_ACTION ITEM:_ Report the number of lines in these entries that contain "quando". Write only the number.

━━ DATA EXCERPTS ━━

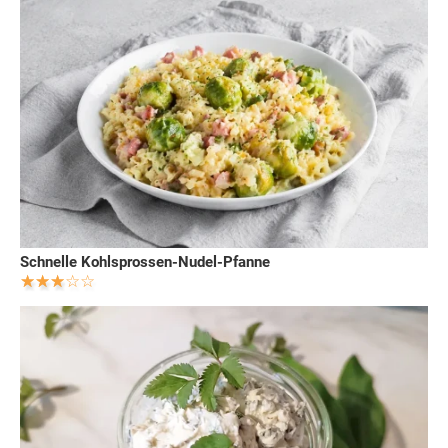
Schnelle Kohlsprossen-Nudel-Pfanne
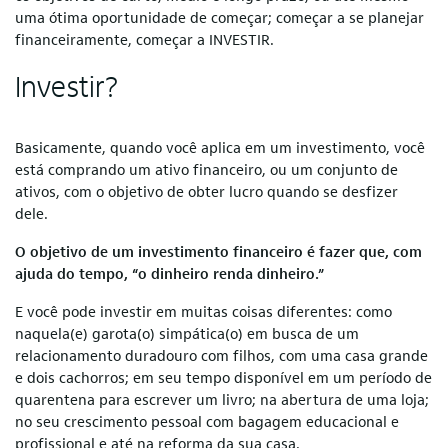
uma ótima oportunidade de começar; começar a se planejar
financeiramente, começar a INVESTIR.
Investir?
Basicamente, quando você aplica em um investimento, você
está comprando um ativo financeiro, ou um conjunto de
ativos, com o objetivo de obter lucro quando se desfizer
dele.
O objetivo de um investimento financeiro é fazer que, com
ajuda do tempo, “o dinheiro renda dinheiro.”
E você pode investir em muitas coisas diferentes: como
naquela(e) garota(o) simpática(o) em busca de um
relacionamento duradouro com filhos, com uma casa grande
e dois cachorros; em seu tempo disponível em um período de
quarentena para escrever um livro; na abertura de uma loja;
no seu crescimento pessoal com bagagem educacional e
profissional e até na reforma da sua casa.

━━━
━━ DATA EXCERPTS ━━

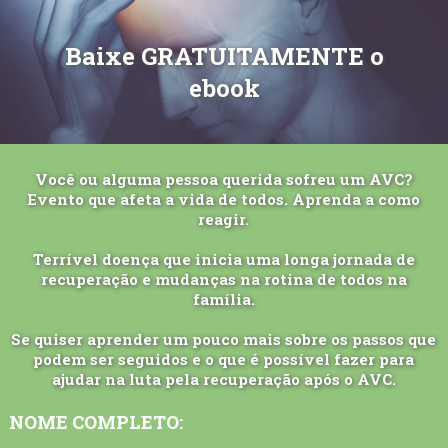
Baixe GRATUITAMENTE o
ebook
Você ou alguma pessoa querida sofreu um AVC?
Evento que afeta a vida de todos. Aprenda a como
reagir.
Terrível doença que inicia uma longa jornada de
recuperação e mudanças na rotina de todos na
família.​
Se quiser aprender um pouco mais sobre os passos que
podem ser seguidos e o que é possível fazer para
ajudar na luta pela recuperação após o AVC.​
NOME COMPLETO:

━━━

_RESPONSE FOR THIS EXERCISE:_ 2